|9 Октября 2015||
Belarusian Physicists Urge Authorities To Abandon Nuclear PlansBelarusian Physicists Urge Authorities To Abandon Nuclear Plans
By Natalia Korotkaya
A group of Belarusian nuclear physicists has urged the authorities to abandon their plans for the construction of a nuclear power plant in the country.
"The idea of building a nuclear power plant in Belarus could bring about much trouble and hard ordeals that the authorities seem to be ready to put on the shoulders of the people," Yegor Fedushkin, head of the Institute of Humanitarian and Environmental Technologies under the Minsk-based International Academy of Information Technology, said at a meeting that the group held on Sunday. "Under no circumstances, we will agree that it is feasible to build the plant in Belarus."
The scientist said that the nuclear case was not an "unavoidable necessity" for the country, pointing to the absence of economic and technical conditions for the construction. "Since the dispute about whether or not a nuclear power plant should be built began, nobody has ever offered any distinct data in favor of the nuclear power industry," Yegor Fedushkin said.
"Now that increasingly more nations around the world are pushing for their countries to adopt a non-nuclear status, we, representatives of science and intelligentsia, cannot stand aside," he said.
The group, which includes people who worked at the Chernobyl nuclear power plant, wants the government to hold a large-scale meeting to discuss the nuclear plans, and, if the plans are approved, to call a referendum on the matter.

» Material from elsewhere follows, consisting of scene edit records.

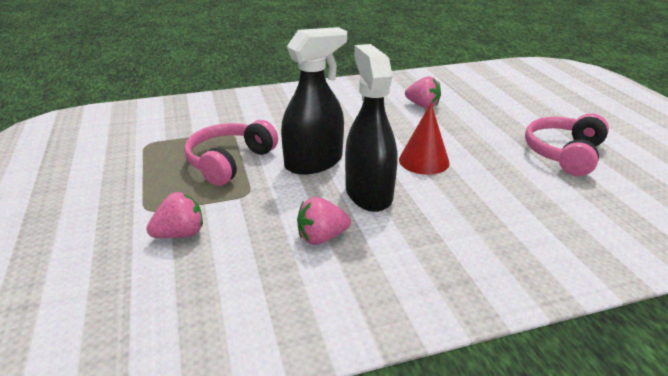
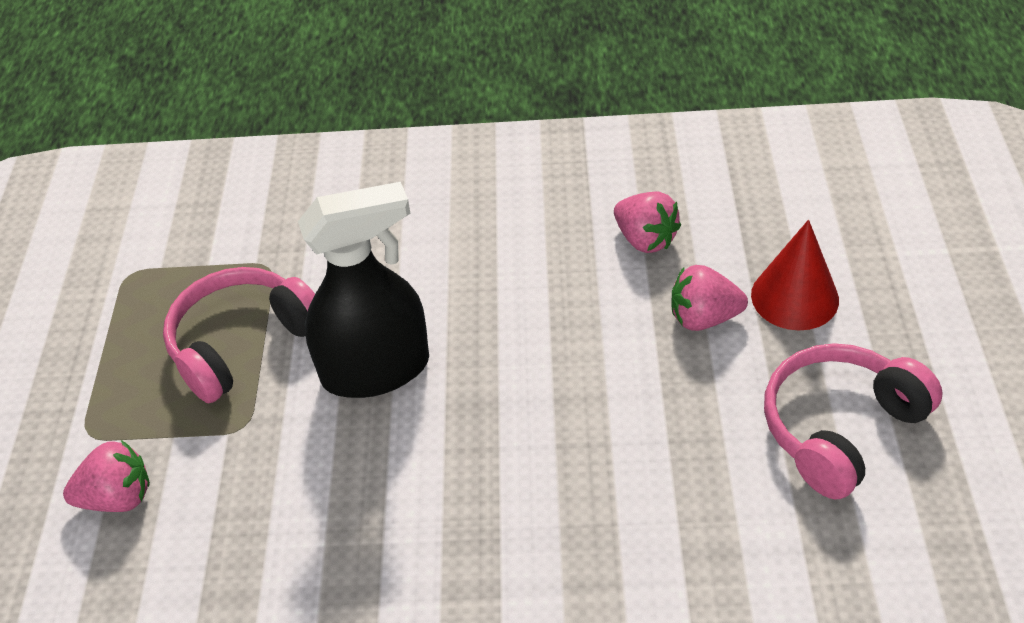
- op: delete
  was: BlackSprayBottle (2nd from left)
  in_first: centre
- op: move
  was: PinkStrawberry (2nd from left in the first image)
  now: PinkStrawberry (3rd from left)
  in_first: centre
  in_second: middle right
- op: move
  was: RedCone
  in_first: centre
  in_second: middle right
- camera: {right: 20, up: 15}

It also wants to set up an association that would struggle to "protect the people of Belarus from Chernobyl Hell and Nuclear Eden."

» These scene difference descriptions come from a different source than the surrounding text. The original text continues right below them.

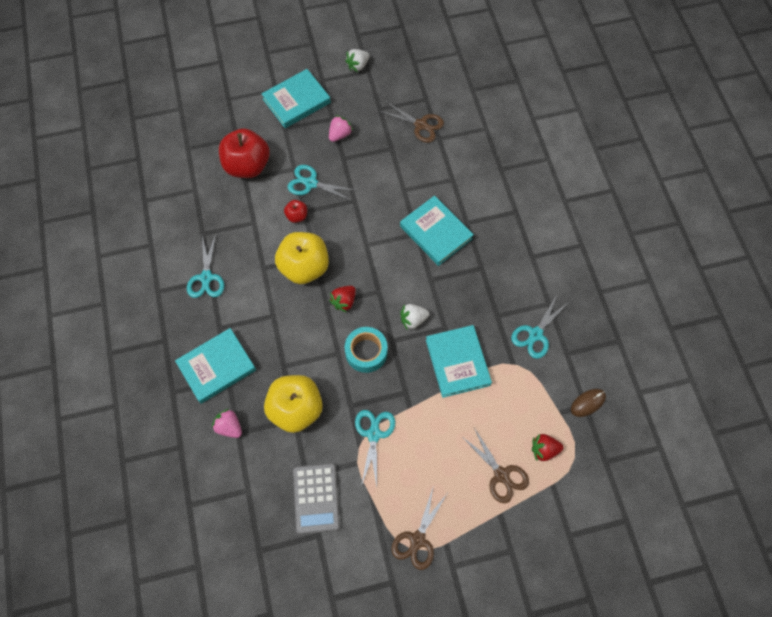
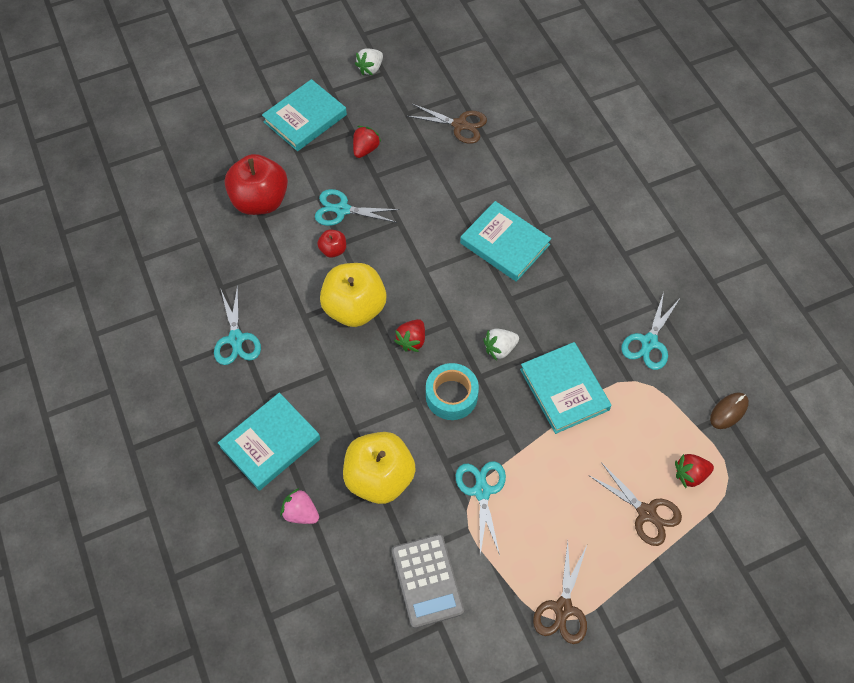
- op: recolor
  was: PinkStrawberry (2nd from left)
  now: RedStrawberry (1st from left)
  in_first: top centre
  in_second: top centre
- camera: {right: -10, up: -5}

Yegor Fedushkin said that the country needs an institute of alternative sources of energy that would explore the possibilities of micro-energy, and renewable sources of energy. “If there is ever a need to build a NNP, there should be a national referendum on this matter,” stated Yegor Fedushkin.
Moreover, Belarusian scholars also proposed to form a commission to look into viabilities of using nuclear energy in the country. Professor Georgy Lepin said that a similar commission was formed by the Prime Minister in 1998. He also said that it was to “analyse and evaluate information about the world trends in nuclear energy in relation to Belarus, and to examine alternative ways to supply the Republic with energy resources, ensure their rational consumption, and implement modern steam-gas technologies and unconventional sources of energy”.
One of the important decisions, in the scholar’s mind, that the commission managed to pass was to postpone the work with nuclear energy in Belarus for 10 years. The moratorium expires on 1 January 2009, so, in Georgy Lepin’s opinion, “it would make sense” to form another commission “to examine the work done in this area during the past 10 years”.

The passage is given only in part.